> [PASSAGE]:

***

Modern nations intentionally regulate and promote CGS in the economic domain (Motta 2004). Regulators force businesses to compete through anti-monopoly legislation. Patent systems attempt to induce the socially optimal amount of R&D. During the patent period, firms can recover large R&D costs, but eventually everyone can use the off-patent innovation. Collusion and anti-poaching agreements between companies are outlawed in order to guarantee competition. International free-trade agreements attempt to limit national protection of domestic companies at the expense of foreign competitors. Therefore, the mechanisms of CGS are not just present in modern economies, but are the deliberate focus of institutional design at the national and international level. In general terms, these policies, at least in principle, benefit ordinary citizens by tailoring economic group selection to meet common social goals. These national regulations may themselves constitute another level of organizational selection above the firm, in which governments, industries, and other domestic organizations are selected over time via differential success, learning, and migration between countries. The interplay between CGS at the level of the firm and the level of the nation is the subject of much national and international political discussion.

5.3. Religious competition

The action of CGS on variation in religious institutions has been observed in a number of historical and contemporary populations, often resulting in the expansion of one cultural group relative to others. Religious ethical systems are often integrated into the basic norms and institutions of a society. It is common for different religions to have different birth or death rates, and they often compete for converts.

Scholars have suggested many examples of the role of religion in competition between groups. The advent of “Axial Age” universalistic religions around 500 B.C.E. created overarching ethical systems. They introduced the innovation of doctrinal mode rituals that could unite formerly disparate cultures and thus favored expansion of empires to units large enough to resist Central Asian invaders, who had perfected horse archery (Turchin 2009; Whitehouse 2002). Christians in the Roman Empire were more likely to practice mutual aid and economic cooperation than non-Christians (Stark 1997). Christian cooperators positively assorted through association in spiritual communities. Non-cooperators were punished with ostracism. This combination led to greater success in dealing with resource scarcity and disease and thus to higher survival, reproduction, and conversion rates that eventually led to Christianity being the state religion of the Empire and its successor polities. Early Islam promoted strict sacred norms of fairness and unity among co-religionists, leading to its remarkably rapid expansion. Reduced small-scale tribal warfare, increased external defense, and the creation of institutions that greatly facilitated long distance trade facilitated material success, intergroup military success, and large conversion rates (Ibrahim 1990).

Recent history suggests that competition between groups based on variation of religious belief and ritual practice continues today. An analysis of demographic data from more than 800 communes in the United States over a 200-year period revealed a strong correlation between costly ritual displays and the longevity of the commune (Sosis & Bressler 2003). Finke and Stark's (1992) study of U.S. religious history documented an overall increase in churchgoing since independence, as well as large shifts among denominations. Hout et al. (2001) conducted a pioneering quantitative micro-evolutionary study of the relative expansion and contraction of Protestant churches in the United States during the 20th century. They found that variation in birth-rates rather than conversion rates mainly drove the changes. Pronatal norms and strong cultural isolation are leading to rapid demographic expansion of the more traditional or “Old Order” Anabaptists (Kraybill & Bowman 2001) relative to almost all other North American subcultures. The Anabaptist Hutterites are North America's most successful communal movement. They have very high population growth rates resulting from strongly pronatal norms and low apostasy, arguably caused by their strongly isolationist practices (Sato et al. 1994). The number of Evangelical Protestant churches increased relative to that of Roman Catholic churches in Latin America during the 20th century, mainly due to their stronger emphasis on missionary work (Stoll 1990).

***

> [SUPPLIED MATERIAL]:
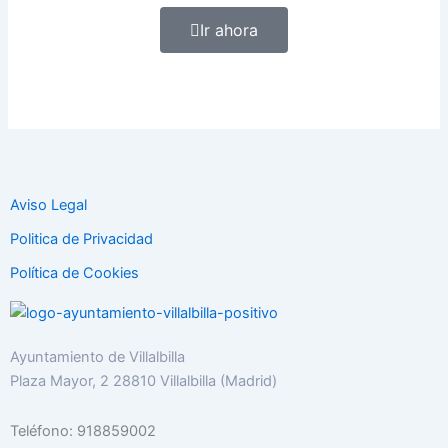
Ir ahora
Aviso Legal
Politica de Privacidad
Política de Cookies
Ayuntamiento de Villalbilla
Plaza Mayor, 2 28810 Villalbilla (Madrid)
Teléfono: 918859002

***

> [ACTIVITY 1]:
According to the passage on cultural group selection, what mainly drove the relative expansion and contraction of Protestant churches in the United States during the 20th century?
> [ACTIVITY 2]:
Pick up the passage on cultural group selection after its final sentence and continue it.
The entries have nothing to do with the passage on cultural group selection.

> [TASK OUTPUT 1]:
Variation in birth rates, rather than conversion rates.

> [TASK OUTPUT 2]:
Not surprisingly, given the breadth of evidence, religious variation is frequently cited as one of the most important examples of CGS (e.g., Wilson 2002).

6. Evidence for group-level functionality

If CGS has operated on human cultures directly, and indirectly on human genes via gene-culture coevolution, then we would expect to find clear examples of design for group function. Arguments for group selection in humans have often stressed the evidence from design (e.g., Wilson 2002), whereas we have so far stressed process-level evidence. However, the evidence from design is also important and compelling. We discuss language, social control, and religion as examples.

6.1. Language

Language reflects the operation of CGS in three different ways. First, language is necessary for sophisticated norms and institutions to function. Second, language only functions if there is a considerable degree of trust among speakers, who comprise groups far larger than families. Third, language differences are among the most important markers of group boundaries, and limited linguistic communication makes the diffusion of institutions between societies more difficult.

Humans use language to formulate and transmit social norms and to operate institutional systems of reward and punishment that stabilize these norms. Maynard Smith and Szathmáry (1995) nominated language as the key innovation leading to human societies arriving at a new level of biological organization. Smith (2010) reviews the ample evidence that language plays an important role in solving collective action problems. Norms and institutions are articulated publicly so that individuals can understand them. Individuals who appear not to understand them are typically subjected to verbal reprimands. Institutional change is advocated and discussed in speeches and codified by verbal consensus. In complex societies, written records evolved to make possible quite intricate institutions. Even the most selfish political operators usually take care to frame their public arguments to give the impression that they are furthering the general welfare.

Much variation in norms and institutions is deeply embedded in the vocabulary and syntax of languages (Wierzbicka 1992). Such linguistically encoded information is often tacit knowledge that is shared by speakers but diffuses with difficulty to other languages. Language differences thus help preserve the between-group variation that CGS acts on. Expanding language families often mark the expansion of a complex of technical and social innovations; the Indo-European, Bantu, Tupi, and Austronesian families are examples, as we have noted in section 3.2.

The evolution of the capacity for languages that can serve cooperative functions is a considerable puzzle, because the existence of human language presupposes cooperation (Hurford 2007). Communication systems in animals are largely restricted to costly signals or situations where deceptive signals can be detected and punished (Lachmann et al. 2001). In such systems, very little information is transmitted and syntactic complexity is quite limited (Hurford 2007). Unless listeners are able to trust speakers more often than not, a complex symbolic language would be useless. If most speech acts were self-serving and/or deceptive, listeners would not bother to listen. Thus, at least a modicum of trust and cooperation seems necessary before a low-cost high-fidelity communication system could begin to evolve. Scholars often assume that language is the premier mechanism for cultural transmission. If so, how could culture itself, much less CGS, ever have gotten off the ground?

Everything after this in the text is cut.